### Texte source

(texte adopté par le Congrès de la FIT à Dubrovnik
en 1963
et modifié à Oslo le 9 juillet 1994)
La Fédération
internationale des traducteurs,
constatant
que la traduction
s'affirme dans le monde contemporain comme une activité permanente, universelle
et nécessaire; qu'en rendant possibles les échanges spirituels et matériels
entre les peuples elle enrichit la vie des nations et contribue à une meilleure
compréhension entre les hommes;
qu'en dépit des conditions variées dans lesquelles elle est exercée, la
traduction doit être reconnue de nos jours comme une profession spécifique et
autonome;
désireuse
d'établir, sous la
forme d'un acte solennel, les principes généraux inhérents à la profession
du traducteur, en vue notamment
- de faire ressortir la fonction sociale de la traduction,
- de préciser les droits et devoirs du traducteur,
- de poser les bases d'un Code moral du traducteur,
- d'améliorer les conditions économiques et le climat social dans lesquels le
traducteur exerce son activité,
- de recommander certaines lignes de conduite pour les traducteurs et pour leurs
organisations professionnelles, et de contribuer de cette façon à
l'affirmation de la traduction en tant que profession spécifique et autonome,
présente le texte d'une charte destinée à guider le traducteur dans
l'exercice de sa profession.
Chapitre I
Devoirs généraux du traducteur
1. La traduction,
étant une activité intellectuelle dont l'objet est la transposition de textes
littéraires, scientifiques et techniques d'une langue dans une autre, impose à
celui qui l'exerce des devoirs spécifiques tenant à sa nature même.
2. Une traduction
doit toujours être établie sous la seule responsabilité du traducteur, quelle
que soit la nature du rapport ou du contrat le liant à l'utilisateur.
3. Le traducteur se
refusera à donner au texte une interprétation qu'il n'approuve pas, ou qui le
ferait déroger aux devoirs de sa profession.
4. Toute traduction
doit être fidèle et rendre exactement l'idée et la forme de l'oeuvre
originale - la fidélité constituant pour le traducteur à la fois un devoir
moral et une obligation de nature juridique.

######
### Données fournies

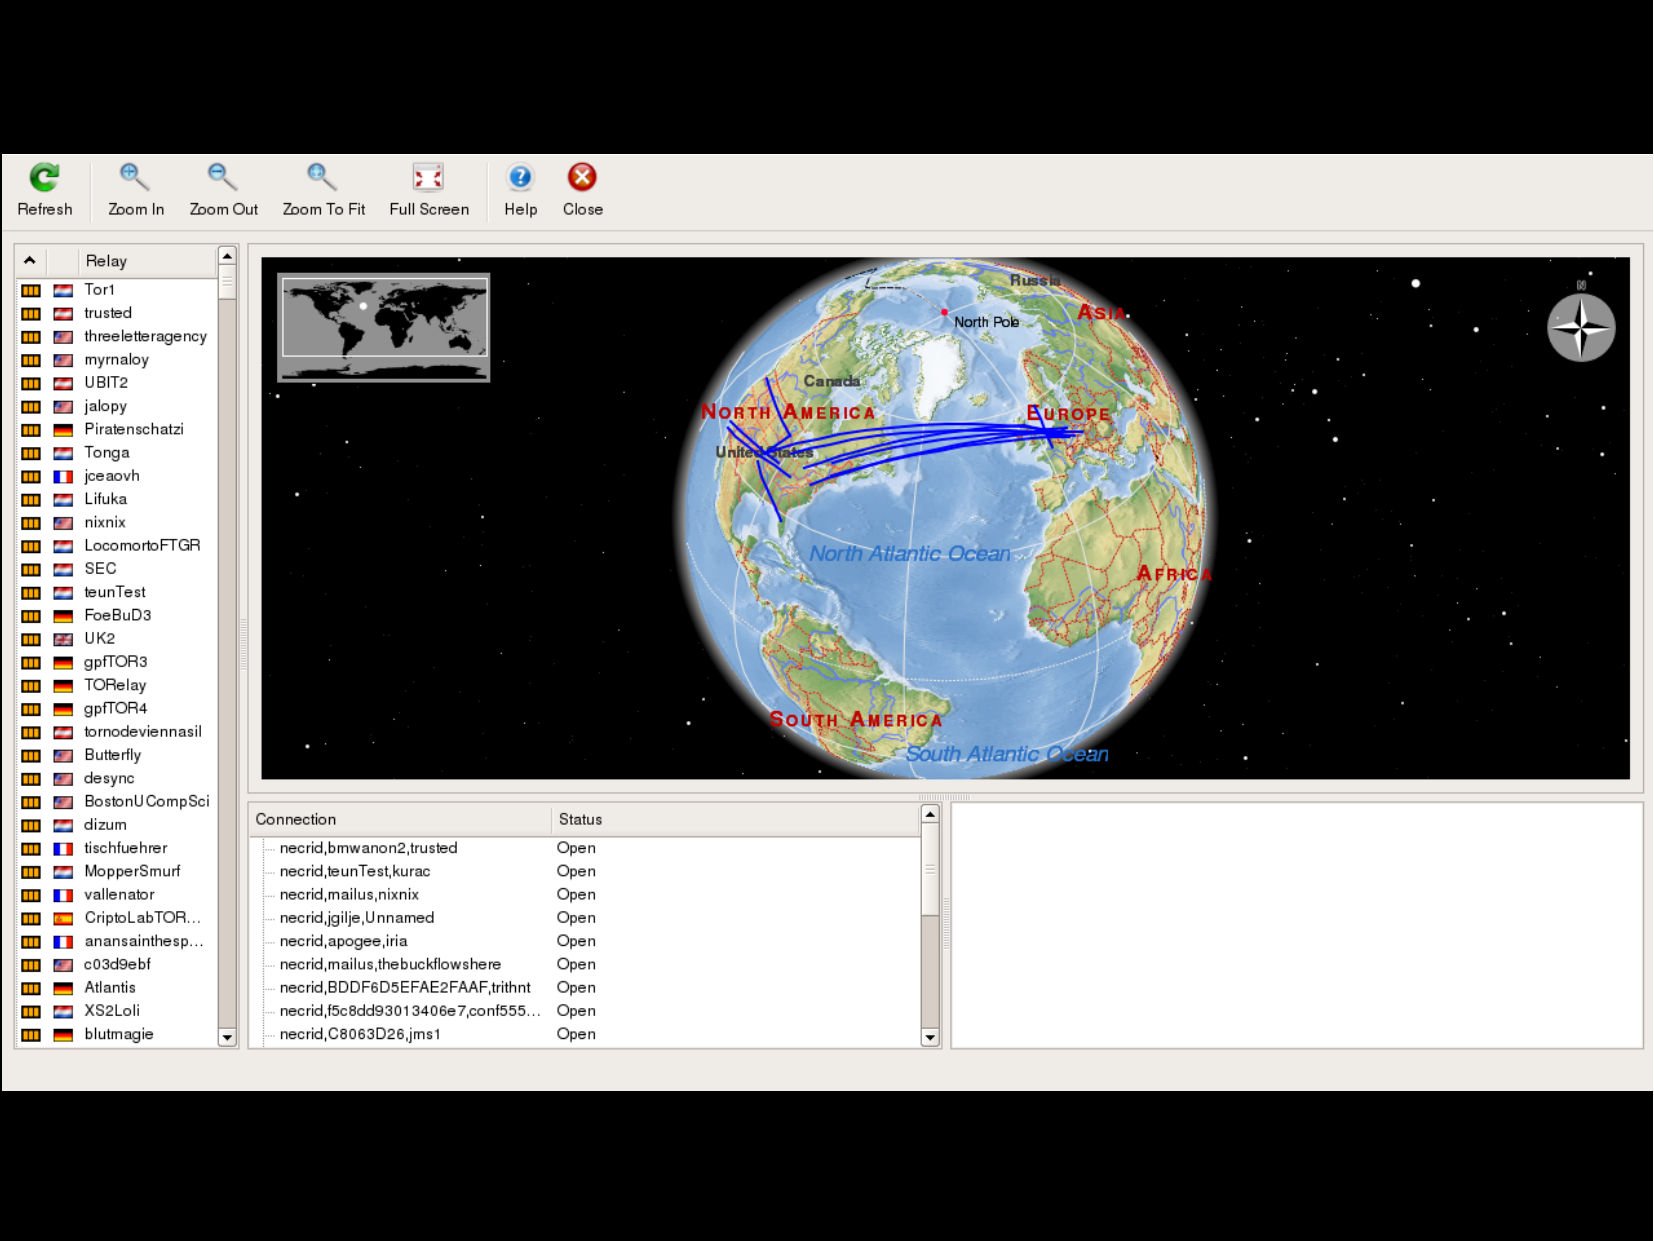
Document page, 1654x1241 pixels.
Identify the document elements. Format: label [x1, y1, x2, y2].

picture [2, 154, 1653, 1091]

######

Résume en deux phrases le texte sur la charte du traducteur.

La Fédération internationale des traducteurs voit dans la traduction une activité permanente, universelle et nécessaire, à reconnaître comme une profession spécifique et autonome, et elle présente une charte destinée à guider le traducteur dans l'exercice de sa profession. Parmi les devoirs généraux, une traduction est établie sous la seule responsabilité du traducteur, qui refuse toute interprétation qu'il n'approuve pas, et elle doit rester fidèle à l'idée et à la forme de l'œuvre originale.